Costumo repetir para meus filhos – tenho um casal –
que eles vivem no melhor dos mundos. Esta frase tem o objetivo de fazê-los
refletir sobre a emancipação humana, ainda que esta espiral não seja nada
simples de se pensar. Acontece que como mulher, não posso me furtar ao fato de
imaginar-me (ou aos meus filhos) vivendo em um passado de trevas, em que a
humanidade, ainda sem possibilidades de garantir a liberdade de expressão,
pensamento e compreensão a cada um, seguia regras e normas baseadas muito mais no
medo e no horror da ira de deuses, única maneira de obter algum tipo de certeza
em relação aos enigmas e os mistérios de sua existência. A sexualidade, a
virgindade, tudo o que se refere às diferenças de gêneros, ao ato sexual, à reprodução,
ao nascimento de crianças e a perpetuação da raça humana, incluído aí o enorme
acervo moral/cultural que herdamos e temos que transmitir, ainda hoje são temas
difíceis, e que já habitaram (e de certa maneira ainda o fazem) a dimensão do “sagrado”

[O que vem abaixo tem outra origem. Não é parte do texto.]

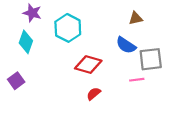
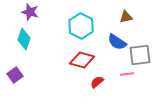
cyan hexagon: (68, 28) -> (81, 26), moved
red semicircle: (94, 94) -> (97, 82), moved

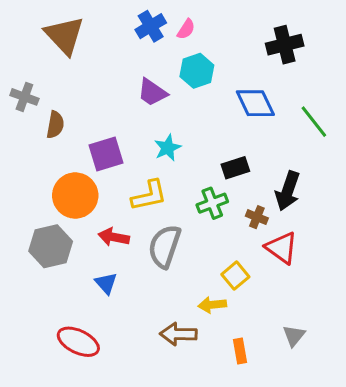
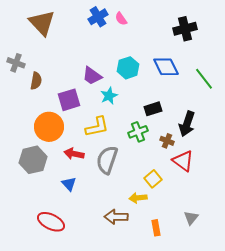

e/ ou do “profano”. Vale lembrar que como mulheres, sempre fomos portadoras
tanto do sagrado quanto do profano por sermos encarregadas de gerar novos seres
humanos e ao mesmo tempo objetos de prazer erótico e sexual, ou seja, vivemos
ambas as condições em nossos ventres. Talvez por isso ainda hoje algumas de nós
são cobertas por burcas ou preconceitos, vigiadas pela sociedade ou pelo medo
de pecar, mutiladas para não sentir prazer ou perder a alma. O universo
feminino sempre foi um terreno fascinante e perigoso, mas por sorte sua representação
e de seus mistérios acompanharam a evolução histórica. Ainda que em alguns
pontos do planeta muitas mulheres ainda vivam na escuridão, o mundo
contemporâneo nos premiou com uma inimaginável rede de conexões que permite um
mapeamento rico dos diferentes estágios de nosso imenso acervo humano e nos
convida a repensar sobre os silêncios, a camuflagem de sentidos, a violência de
certas práticas. Mas se hoje em dia é mais fácil perceber que não há vereditos
para nossos destinos de homens e mulheres, é sempre muito difícil encarar as
incertezas disso e abrir-se às novas formas de se viver a vida. Como mulheres e
até como pais, nos deparamos com o fato de que na tarefa de ajudar nossas
crianças a viver seu futuro temos que aceitar um “não saber”- e eles também. E
se os grandes enigmas desapareceram, eles deram lugar aos muitos e prósperos
discursos que cada um pode criar para justificar suas crenças e modos de pensar
e viver no mundo. O mundo feminino se ampliou e se diversificou. Há um sem fim
de estilos do feminino que homens e mulheres podem desfrutar ou criar para si e
deveria caber a cada um administrar sua inquietude e buscar as melhores maneiras
de se estar no mundo, com seu bônus e ônus. No entanto esta é uma experiência
disparadora de angústias, que em geral nos
faz temer habitar um mundo caótico e desorientador. Ainda assim as futuras
gerações terão que se haver com estas demandas, gerenciar a angústia do que não
sabem, aguçar sua curiosidade pelas novas possibilidades e vigiar constantemente
o desejo insistente de nomear novos/velhos tabus, repetindo a submissão a
padrões, ideais e regras imaginadas como garantias. Cabe fazer uma diferença
importante quanto ao sentido das transgressões. Há sim, as que podem ser
classificadas como perigosas ou propiciadoras de violência e caos, mas há as
que são parte integral do exercício da liberdade e compõem o campo da
transformação e da expansão do saber.